■ EXERCISE TEXT ■
Skip to content

Face chip detectors/croppers

Before performing the face embedding step required for facial recognition, we need to extract rotated, non-aspect ratio preserving scaled images of an exact square size, since this is the type of data the embedders are trained on.

There are currently two major approaches to extracting face chips: those based on dlib's pipeline and those based on OpenPose skeletons. Typically the latter is recommended if you are planning on extracting these skeleton keypoints at any point, since it is faster and allows the faces to be associated with tracked skeletons.


The dlib based face chip extractor first runs a face detector and then as show in the pipelines overview

The following modes are available:

Mode name Face detector Face keypoint model
dlib-hog-face5 HOG 5-point
dlib-hog-face68 HOG 68-point
dlib-cnn-face5 CNN 5-point
dlib-cnn-face68 CNN 68-point

The CNN detector is slower than the HOG detector, but can be GPU accelerated. The 5 point face keypoint model is slightly faster than the 68 keypoint model. Both keypoint models run on the CPU only.


The OpenPose based face chip extractor uses keypoints detected by OpenPose. If your keypoint model (see meet the pose estimators for a list of keypoint models includes the face, you can use the 68 keypoint model, otherwise you can use the 3 keypoint model which uses only the face keypoints from BODY_25.

Mode name Face keypoint model
openpose-face3 3-point
openpose-face68 68-point

■ TO DO ■
Write out the part of the face chip text that opens with "The dlib based" and closes with "the CPU only.", changing "CPU" to "main processor".

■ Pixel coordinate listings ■
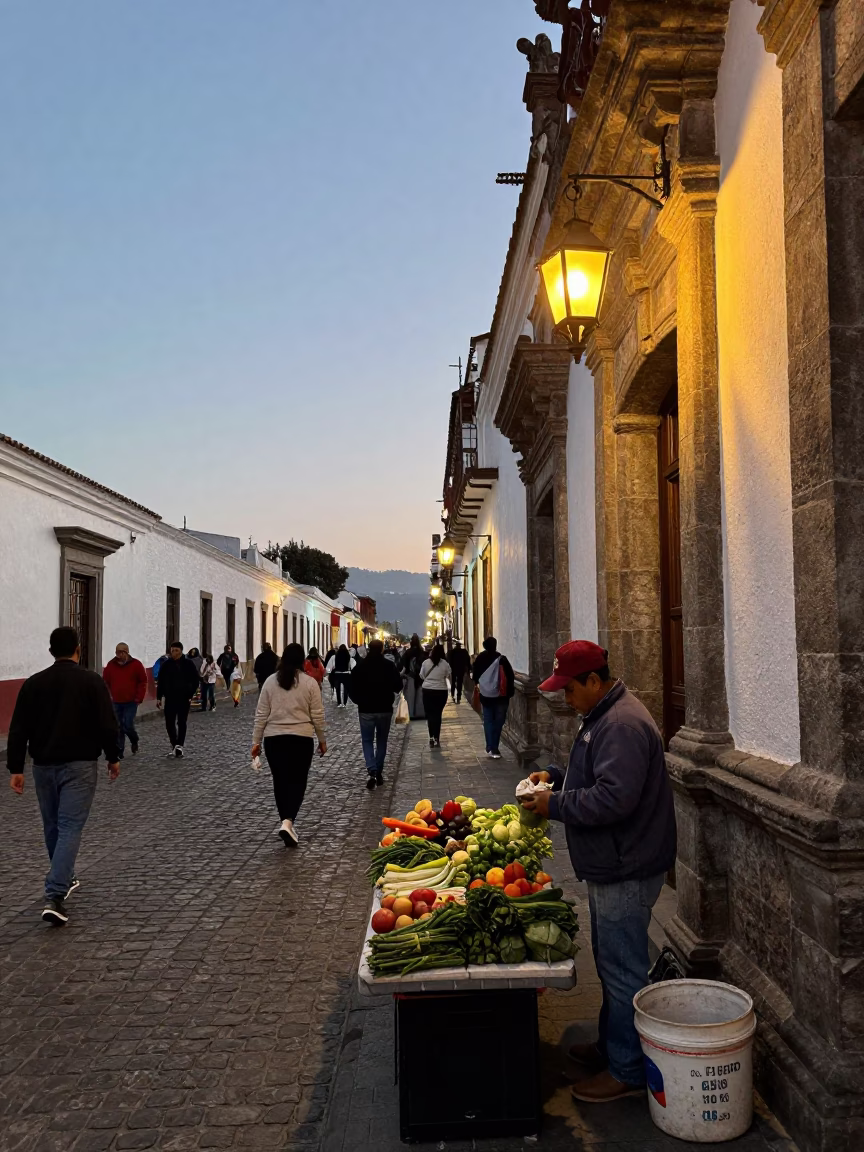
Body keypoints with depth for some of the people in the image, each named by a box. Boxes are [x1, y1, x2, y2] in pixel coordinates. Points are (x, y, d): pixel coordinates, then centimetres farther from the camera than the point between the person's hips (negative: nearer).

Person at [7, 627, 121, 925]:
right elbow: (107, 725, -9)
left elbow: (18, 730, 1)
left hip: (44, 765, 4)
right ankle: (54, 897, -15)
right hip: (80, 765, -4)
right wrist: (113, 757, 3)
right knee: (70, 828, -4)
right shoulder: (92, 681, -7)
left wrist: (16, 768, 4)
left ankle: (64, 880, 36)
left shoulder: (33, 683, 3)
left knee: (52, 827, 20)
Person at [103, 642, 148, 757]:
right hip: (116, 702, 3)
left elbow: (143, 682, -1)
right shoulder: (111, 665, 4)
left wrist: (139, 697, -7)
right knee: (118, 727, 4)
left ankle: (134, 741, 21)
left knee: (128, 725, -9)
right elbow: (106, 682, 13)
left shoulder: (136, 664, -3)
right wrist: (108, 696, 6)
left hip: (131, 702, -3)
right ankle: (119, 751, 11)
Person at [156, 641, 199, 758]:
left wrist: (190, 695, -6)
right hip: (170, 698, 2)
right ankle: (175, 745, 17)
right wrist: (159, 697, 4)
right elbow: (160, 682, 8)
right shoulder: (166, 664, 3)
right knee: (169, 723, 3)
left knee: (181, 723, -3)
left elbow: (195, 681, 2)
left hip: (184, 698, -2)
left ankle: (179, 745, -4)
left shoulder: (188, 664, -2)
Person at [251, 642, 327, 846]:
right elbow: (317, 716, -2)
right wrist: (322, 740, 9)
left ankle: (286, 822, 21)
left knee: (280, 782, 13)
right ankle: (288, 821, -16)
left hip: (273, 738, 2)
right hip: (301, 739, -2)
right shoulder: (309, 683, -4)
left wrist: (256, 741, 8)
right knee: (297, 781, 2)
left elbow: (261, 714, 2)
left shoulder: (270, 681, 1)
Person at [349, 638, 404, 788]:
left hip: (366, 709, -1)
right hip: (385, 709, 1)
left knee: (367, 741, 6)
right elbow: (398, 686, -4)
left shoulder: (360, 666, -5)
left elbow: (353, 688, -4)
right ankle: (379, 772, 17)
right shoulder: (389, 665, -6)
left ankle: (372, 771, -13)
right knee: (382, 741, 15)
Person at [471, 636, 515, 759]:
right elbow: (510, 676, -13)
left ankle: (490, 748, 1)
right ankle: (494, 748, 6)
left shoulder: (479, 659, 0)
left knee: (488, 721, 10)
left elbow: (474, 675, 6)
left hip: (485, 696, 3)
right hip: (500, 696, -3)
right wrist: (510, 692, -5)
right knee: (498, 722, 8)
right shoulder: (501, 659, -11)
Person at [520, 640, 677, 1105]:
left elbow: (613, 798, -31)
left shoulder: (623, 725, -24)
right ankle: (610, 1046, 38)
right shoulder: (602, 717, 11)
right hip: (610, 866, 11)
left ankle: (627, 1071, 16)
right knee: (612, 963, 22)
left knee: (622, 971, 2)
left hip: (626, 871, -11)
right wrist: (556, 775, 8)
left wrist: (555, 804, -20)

--

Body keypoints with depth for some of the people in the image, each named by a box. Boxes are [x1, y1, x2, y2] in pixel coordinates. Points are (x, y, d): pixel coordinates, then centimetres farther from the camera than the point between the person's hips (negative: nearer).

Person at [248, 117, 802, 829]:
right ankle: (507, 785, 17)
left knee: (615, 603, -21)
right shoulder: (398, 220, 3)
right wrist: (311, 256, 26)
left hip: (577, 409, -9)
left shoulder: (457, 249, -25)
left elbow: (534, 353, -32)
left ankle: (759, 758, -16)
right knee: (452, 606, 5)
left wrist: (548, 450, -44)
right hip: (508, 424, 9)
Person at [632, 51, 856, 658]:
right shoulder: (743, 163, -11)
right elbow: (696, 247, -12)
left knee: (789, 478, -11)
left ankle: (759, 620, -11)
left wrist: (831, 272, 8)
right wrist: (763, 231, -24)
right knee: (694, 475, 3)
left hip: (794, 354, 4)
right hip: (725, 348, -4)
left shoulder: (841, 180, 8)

■ WRITTEN ANSWER ■
The dlib based face chip extractor first runs a face detector and then as show in the pipelines overview

The following modes are available:

Mode name Face detector Face keypoint model
dlib-hog-face5 HOG 5-point
dlib-hog-face68 HOG 68-point
dlib-cnn-face5 CNN 5-point
dlib-cnn-face68 CNN 68-point

The CNN detector is slower than the HOG detector, but can be GPU accelerated. The 5 point face keypoint model is slightly faster than the 68 keypoint model. Both keypoint models run on the main processor only.